:: PROBLEM DETAILS ::
The answer should consist of every line in the material below that has the word "байдаг".

:: ENTRIES PROVIDED ::
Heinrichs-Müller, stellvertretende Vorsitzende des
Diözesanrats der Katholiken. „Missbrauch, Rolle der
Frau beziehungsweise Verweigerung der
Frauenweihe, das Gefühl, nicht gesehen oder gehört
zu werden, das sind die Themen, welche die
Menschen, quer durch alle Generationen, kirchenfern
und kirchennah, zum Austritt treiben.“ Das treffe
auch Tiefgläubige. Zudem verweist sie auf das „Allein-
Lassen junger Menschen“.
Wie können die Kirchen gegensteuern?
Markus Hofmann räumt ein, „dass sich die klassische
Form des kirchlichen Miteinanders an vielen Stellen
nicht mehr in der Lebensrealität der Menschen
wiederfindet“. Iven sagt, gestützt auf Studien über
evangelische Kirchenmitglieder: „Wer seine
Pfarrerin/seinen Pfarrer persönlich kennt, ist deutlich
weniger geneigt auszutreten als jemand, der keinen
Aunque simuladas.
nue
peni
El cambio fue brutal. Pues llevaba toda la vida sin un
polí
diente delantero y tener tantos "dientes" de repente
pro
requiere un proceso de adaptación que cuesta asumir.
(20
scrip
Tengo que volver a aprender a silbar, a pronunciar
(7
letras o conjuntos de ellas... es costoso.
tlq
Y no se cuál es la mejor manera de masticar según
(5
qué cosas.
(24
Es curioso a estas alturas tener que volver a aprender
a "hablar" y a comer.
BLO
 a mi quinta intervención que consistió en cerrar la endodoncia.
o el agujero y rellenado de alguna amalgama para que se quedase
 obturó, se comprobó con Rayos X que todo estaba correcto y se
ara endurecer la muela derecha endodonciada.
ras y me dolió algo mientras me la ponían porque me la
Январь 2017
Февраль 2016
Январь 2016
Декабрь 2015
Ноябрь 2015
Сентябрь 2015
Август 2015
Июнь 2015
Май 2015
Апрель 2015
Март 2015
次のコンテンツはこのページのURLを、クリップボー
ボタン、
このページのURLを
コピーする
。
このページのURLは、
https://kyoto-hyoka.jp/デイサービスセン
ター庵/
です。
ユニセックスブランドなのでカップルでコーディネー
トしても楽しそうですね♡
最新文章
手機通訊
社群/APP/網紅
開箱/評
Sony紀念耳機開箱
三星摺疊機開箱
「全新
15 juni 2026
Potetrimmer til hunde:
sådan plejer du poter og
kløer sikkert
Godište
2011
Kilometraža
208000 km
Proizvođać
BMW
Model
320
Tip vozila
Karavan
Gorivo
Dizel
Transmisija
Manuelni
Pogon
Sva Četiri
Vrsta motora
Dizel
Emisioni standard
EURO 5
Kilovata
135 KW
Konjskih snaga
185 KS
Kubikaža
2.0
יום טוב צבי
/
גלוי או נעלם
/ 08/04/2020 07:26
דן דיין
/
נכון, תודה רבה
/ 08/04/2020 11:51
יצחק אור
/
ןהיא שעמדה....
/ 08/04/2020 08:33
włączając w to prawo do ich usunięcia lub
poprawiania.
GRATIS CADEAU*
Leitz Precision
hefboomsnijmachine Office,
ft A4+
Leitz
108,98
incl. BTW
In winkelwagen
...
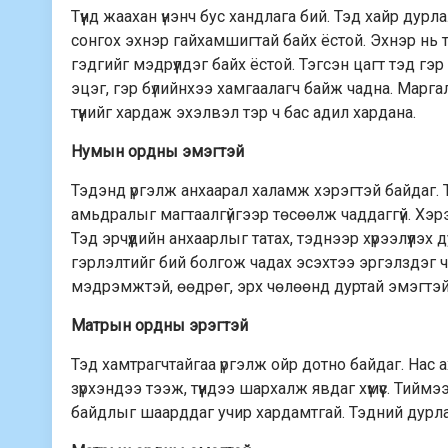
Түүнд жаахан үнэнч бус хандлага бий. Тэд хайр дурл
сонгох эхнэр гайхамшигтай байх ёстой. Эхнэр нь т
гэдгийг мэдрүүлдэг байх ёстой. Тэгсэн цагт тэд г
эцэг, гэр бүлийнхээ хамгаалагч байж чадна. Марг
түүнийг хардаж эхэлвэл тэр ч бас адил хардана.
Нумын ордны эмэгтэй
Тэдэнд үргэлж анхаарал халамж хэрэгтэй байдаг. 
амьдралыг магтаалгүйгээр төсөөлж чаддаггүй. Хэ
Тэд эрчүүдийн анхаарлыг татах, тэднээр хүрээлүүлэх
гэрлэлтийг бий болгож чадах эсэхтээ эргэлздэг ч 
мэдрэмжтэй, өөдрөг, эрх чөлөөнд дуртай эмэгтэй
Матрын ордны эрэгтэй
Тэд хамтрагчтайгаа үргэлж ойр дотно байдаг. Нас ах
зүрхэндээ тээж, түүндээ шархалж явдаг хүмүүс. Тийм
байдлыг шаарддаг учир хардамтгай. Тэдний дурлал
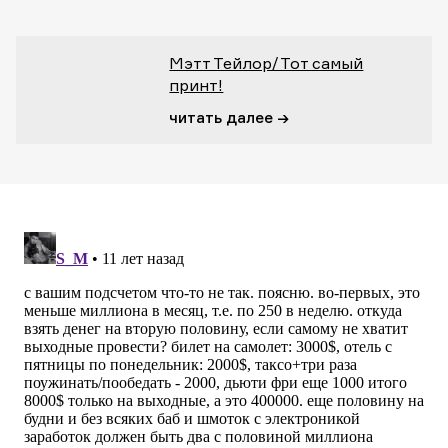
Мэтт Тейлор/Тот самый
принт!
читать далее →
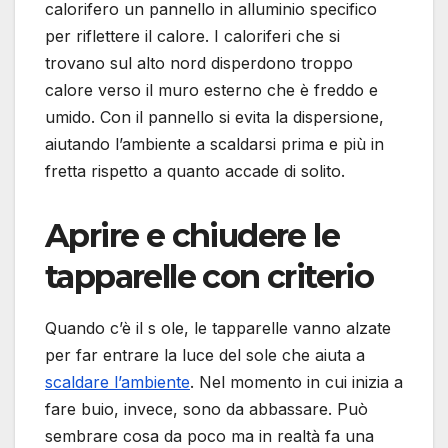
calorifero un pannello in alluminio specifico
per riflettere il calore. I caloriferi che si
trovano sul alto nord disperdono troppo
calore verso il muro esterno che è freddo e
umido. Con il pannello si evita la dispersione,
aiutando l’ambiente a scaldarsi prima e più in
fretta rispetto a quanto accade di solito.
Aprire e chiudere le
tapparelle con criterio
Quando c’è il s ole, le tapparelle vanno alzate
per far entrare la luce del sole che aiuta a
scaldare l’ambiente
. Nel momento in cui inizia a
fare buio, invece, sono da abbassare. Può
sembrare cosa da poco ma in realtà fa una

:: SOLUTION FOR THIS EXERCISE ::
Тэдэнд үргэлж анхаарал халамж хэрэгтэй байдаг. 
Тэд хамтрагчтайгаа үргэлж ойр дотно байдаг. Нас ах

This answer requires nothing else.